• **EXERCISE INSTRUCTIONS**:
Reproduce every line of the listing below verbatim, omitting the pictures.

• **RECORDS PROVIDED**:
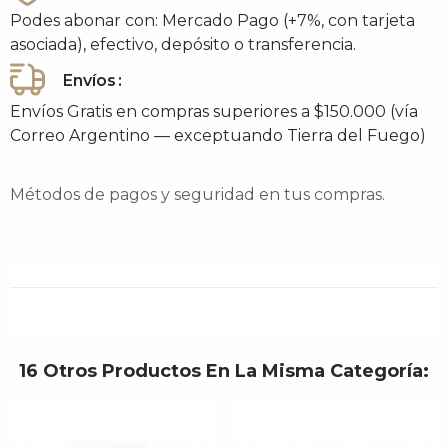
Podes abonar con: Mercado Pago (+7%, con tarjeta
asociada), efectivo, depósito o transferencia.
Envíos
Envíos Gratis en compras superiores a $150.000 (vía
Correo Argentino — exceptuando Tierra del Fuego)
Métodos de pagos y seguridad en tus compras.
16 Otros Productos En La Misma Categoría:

• **OUTPUT OF THE TASK**:
Podes abonar con: Mercado Pago (+7%, con tarjeta
asociada), efectivo, depósito o transferencia.
Envíos
Envíos Gratis en compras superiores a $150.000 (vía
Correo Argentino — exceptuando Tierra del Fuego)
Métodos de pagos y seguridad en tus compras.
16 Otros Productos En La Misma Categoría:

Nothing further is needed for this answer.